*Natália de Carvalho Teixeira

O ano de 2020 certamente não será esquecido por muitos. A pandemia de COVID-19 mudou a realidade de praticamente todos os brasileiros. Com a necessidade de distanciamento social, muita gente precisou se reinventar para continuar trabalhando neste período. Termos como Lockdown, Delivery e Home Office começaram a fazer parte do nosso cotidiano. Adaptar-se a esse novo modelo de trabalho foi uma questão de sobrevivência para muitos trabalhadores. 

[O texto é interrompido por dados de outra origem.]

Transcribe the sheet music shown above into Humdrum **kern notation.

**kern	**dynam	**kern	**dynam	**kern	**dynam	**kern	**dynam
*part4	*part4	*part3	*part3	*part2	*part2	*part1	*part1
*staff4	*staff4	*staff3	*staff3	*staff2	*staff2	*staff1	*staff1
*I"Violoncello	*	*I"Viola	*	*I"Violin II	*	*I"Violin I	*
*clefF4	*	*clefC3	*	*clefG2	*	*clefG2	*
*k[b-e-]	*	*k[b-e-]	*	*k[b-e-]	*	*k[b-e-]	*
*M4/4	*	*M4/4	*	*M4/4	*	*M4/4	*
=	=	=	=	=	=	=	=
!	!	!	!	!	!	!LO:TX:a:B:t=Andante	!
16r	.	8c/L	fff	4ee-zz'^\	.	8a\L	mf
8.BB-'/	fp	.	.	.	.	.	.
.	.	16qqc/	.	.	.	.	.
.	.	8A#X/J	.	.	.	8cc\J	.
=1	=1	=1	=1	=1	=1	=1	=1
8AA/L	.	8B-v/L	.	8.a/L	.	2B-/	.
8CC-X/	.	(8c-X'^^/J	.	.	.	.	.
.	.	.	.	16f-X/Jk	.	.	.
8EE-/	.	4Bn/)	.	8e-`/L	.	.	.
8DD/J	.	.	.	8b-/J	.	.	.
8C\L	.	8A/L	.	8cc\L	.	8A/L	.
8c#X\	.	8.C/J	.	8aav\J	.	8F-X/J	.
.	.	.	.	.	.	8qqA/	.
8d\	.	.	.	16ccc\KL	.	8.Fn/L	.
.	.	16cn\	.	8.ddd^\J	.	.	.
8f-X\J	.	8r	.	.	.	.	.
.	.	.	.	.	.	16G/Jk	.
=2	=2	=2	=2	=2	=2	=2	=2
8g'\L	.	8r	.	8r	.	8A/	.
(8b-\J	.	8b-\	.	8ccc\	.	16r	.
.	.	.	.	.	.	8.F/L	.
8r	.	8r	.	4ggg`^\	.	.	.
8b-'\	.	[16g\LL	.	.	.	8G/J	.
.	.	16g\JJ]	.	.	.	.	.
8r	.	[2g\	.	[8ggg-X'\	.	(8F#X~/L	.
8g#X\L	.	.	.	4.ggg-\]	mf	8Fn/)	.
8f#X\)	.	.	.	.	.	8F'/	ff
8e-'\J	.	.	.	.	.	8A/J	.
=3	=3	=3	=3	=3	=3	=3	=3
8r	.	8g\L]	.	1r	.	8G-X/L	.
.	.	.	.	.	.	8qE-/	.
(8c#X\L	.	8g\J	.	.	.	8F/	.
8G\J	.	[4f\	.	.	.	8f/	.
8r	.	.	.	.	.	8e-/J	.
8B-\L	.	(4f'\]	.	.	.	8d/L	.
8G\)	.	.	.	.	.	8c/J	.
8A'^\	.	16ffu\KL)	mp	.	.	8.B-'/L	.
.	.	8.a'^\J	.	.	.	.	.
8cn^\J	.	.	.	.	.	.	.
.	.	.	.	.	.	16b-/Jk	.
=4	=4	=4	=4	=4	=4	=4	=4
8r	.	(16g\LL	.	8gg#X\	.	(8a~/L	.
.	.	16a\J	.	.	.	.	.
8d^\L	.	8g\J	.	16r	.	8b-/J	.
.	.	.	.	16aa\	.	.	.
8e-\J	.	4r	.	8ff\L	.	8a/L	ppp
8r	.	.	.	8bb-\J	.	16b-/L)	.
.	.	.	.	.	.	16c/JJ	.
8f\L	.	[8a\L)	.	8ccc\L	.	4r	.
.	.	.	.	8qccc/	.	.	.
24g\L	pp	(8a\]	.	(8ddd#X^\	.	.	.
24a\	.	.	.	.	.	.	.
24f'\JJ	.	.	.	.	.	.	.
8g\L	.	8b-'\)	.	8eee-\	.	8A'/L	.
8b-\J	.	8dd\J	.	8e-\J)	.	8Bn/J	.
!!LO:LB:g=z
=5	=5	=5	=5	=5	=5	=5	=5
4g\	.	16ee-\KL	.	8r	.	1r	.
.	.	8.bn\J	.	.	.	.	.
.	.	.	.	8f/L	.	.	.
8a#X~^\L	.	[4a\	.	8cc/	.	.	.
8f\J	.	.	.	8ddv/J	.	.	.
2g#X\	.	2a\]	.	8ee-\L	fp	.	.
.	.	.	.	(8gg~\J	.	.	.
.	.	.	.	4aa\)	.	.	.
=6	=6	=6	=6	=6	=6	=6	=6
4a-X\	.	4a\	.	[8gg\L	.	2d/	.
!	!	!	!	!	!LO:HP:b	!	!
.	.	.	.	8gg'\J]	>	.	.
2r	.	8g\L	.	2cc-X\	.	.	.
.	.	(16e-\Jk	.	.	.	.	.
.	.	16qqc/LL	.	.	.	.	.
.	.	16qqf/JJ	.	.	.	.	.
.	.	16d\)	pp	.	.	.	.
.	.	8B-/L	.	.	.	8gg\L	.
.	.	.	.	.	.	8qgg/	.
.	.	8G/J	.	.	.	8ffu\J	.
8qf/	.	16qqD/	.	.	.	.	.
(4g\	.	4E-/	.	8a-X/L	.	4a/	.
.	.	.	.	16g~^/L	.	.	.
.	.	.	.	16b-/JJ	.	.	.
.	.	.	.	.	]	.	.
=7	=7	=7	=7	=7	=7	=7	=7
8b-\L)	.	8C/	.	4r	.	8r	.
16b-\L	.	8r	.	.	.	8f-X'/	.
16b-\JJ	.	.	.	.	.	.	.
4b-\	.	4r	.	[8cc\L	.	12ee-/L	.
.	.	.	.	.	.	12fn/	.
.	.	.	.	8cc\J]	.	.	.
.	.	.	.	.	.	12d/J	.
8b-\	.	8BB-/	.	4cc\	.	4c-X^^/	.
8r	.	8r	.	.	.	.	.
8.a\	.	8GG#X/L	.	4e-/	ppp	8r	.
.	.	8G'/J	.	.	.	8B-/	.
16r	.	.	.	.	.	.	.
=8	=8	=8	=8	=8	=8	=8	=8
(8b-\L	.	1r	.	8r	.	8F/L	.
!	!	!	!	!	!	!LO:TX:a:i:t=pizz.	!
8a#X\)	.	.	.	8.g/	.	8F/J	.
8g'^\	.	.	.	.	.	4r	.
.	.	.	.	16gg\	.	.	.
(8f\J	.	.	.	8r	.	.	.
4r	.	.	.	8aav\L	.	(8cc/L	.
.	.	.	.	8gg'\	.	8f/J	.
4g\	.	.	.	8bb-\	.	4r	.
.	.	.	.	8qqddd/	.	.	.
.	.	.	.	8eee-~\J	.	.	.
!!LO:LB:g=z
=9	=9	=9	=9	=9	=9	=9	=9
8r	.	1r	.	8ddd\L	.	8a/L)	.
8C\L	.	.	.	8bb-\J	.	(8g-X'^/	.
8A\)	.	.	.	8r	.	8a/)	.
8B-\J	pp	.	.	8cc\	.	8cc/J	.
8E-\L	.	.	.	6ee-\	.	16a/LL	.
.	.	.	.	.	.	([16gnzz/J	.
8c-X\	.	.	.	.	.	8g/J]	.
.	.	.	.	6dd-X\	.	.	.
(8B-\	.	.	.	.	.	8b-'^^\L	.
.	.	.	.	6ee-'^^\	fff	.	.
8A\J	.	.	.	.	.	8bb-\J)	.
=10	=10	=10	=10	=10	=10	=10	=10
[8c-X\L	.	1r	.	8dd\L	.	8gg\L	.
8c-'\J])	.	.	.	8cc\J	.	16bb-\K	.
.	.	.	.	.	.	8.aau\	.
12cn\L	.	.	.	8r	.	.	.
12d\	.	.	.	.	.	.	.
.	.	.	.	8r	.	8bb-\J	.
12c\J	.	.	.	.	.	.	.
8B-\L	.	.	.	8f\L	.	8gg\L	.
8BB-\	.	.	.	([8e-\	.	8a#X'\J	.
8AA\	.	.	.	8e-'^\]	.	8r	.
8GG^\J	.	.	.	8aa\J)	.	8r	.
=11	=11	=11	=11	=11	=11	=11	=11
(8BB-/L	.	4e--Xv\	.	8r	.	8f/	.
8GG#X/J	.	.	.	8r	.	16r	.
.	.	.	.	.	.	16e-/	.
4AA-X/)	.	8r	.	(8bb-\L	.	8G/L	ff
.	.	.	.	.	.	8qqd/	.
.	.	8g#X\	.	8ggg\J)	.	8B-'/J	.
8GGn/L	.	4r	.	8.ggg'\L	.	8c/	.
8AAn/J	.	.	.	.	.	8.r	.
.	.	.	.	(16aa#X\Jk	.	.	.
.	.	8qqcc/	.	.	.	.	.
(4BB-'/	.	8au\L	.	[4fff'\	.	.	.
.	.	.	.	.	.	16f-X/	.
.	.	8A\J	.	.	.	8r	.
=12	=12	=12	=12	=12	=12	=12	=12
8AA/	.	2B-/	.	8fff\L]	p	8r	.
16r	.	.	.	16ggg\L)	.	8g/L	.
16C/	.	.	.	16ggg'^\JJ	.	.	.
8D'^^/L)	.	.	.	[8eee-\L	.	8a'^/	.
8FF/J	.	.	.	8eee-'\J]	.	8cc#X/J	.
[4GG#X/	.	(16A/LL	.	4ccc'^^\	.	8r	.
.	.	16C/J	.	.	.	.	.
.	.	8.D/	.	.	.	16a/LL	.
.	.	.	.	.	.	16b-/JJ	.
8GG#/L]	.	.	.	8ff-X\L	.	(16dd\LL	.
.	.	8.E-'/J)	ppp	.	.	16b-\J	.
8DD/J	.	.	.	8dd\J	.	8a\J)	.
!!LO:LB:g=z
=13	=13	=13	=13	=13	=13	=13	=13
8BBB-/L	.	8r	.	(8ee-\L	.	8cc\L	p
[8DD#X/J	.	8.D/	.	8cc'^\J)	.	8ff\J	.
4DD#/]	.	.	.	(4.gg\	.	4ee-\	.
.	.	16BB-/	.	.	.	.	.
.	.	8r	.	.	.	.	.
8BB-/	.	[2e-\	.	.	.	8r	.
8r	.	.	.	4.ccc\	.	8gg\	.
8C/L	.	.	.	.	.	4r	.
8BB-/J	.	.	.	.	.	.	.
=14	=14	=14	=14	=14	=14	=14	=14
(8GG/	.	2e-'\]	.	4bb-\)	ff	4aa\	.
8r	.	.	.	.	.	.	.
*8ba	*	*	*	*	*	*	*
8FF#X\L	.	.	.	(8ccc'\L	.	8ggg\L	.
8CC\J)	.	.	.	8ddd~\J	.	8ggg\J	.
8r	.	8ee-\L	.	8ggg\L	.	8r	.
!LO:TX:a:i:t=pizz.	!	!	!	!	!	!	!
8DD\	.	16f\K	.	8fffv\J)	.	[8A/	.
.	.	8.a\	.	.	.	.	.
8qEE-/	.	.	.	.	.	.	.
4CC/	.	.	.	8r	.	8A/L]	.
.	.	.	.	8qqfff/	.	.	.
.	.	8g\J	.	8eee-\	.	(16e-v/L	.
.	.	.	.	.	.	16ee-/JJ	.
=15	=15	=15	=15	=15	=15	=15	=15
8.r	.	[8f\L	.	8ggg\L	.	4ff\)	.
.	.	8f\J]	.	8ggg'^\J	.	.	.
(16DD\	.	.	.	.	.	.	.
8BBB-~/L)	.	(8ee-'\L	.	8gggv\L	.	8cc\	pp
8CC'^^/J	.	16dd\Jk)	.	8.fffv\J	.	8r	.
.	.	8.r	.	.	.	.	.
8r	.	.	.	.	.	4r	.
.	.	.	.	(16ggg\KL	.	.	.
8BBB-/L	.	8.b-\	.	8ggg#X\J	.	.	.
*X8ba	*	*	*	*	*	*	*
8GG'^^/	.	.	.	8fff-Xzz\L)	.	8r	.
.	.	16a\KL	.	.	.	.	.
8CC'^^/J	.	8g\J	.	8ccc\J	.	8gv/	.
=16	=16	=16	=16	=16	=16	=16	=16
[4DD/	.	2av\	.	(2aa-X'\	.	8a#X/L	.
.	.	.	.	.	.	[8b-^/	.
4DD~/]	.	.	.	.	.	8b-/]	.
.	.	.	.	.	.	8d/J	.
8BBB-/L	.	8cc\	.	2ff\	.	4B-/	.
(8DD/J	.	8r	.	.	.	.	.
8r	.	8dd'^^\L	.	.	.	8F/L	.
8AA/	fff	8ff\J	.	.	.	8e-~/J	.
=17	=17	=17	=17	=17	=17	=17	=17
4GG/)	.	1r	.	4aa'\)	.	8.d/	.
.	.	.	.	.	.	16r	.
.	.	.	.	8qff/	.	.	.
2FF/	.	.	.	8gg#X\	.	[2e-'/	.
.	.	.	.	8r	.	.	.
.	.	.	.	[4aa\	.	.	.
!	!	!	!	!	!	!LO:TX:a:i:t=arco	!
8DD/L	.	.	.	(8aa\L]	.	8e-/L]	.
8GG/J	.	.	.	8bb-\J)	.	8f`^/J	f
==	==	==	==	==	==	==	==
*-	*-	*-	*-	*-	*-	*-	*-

Com o setor de educação não foi diferente. Muitos professores, acostumados ao sistema do ‘cuspe e giz’, se viram diante de um cenário completamente novo: aula remota, vídeo aula, lousa digital, apresentar tela, ligar câmera, ligar microfone… para muitos isso não foi tarefa fácil. Mas como em todos os períodos difíceis da humanidade, foi preciso, novamente, crescer. E os recursos de inovação foram essenciais para vencer todos estes obstáculos. As escolas que estavam preparadas para a era digital, e já contavam com recursos tecnológicos avançados, certamente se destacaram. Aqueles que já conheciam ferramentas digitais desenvolvidas especialmente para o setor da educação conseguiram superar estes desafios com muito mais facilidade, e fornecer o material necessário para fazer uma educação de qualidade, mesmo com as dificuldades do momento. 

Nas Faculdades Promove e Kennedy, os alunos contam com aulas remotas 100% eficazes e um completo acompanhamento acadêmico. Tudo isso para que cada um deles consiga superar as dificuldades e conquistar o diploma com a mesma qualidade de antes.

E se o assunto é educação, nada melhor do que aprender. As escolas precisaram desenvolver ou aperfeiçoar núcleos voltados para a inovação em aprendizagem, os quais tiveram um papel fundamental na capacitação de professores e alunos para este momento. E engana-se quem acredita que esse desenvolvimento se resumiu ao uso de ferramentas de tecnologias. Claro que dominar o e-mail, as salas de aula digital, as salas de reunião remotas e o armazenamento em nuvem foram os primeiros passos para os professores e alunos que não tinham familiaridade com o assunto. Mas isso está longe de ser tudo. O ensino remoto trouxe a necessidade de inovar a forma de fazer a educação. Foi preciso buscar alternativas que prendessem a atenção do aluno em meio a tantas distrações do domicílio. Nunca professores quiseram tanto que os alunos ficassem em frente à tela do computador ou do celular durante a aula. Da mesma forma, nunca metodologias ativas foram tão necessárias para promover um processo de ensino-aprendizagem adequado. 

Escolas e professores precisam investir em criatividade e inovação para continuar ofertando um ensino de qualidade, e, sobretudo, em harmonia com os conceitos do atual mercado de trabalho. Para a educação, certamente o ano de 2021 terá um papel importante. Com ou sem pandemia, os avanços alcançados em 2020 já provaram que vieram para ficar. A pandemia de COVID-19 (assim espero) está caminhando para o fim. A evolução da inovação em aprendizagem está apenas começando.

*Natália de Carvalho Teixeira é Doutora em Ciência de Alimentos, Nutricionista, Professora e Coordenadora do curso de Nutrição da Faculdade Kennedy.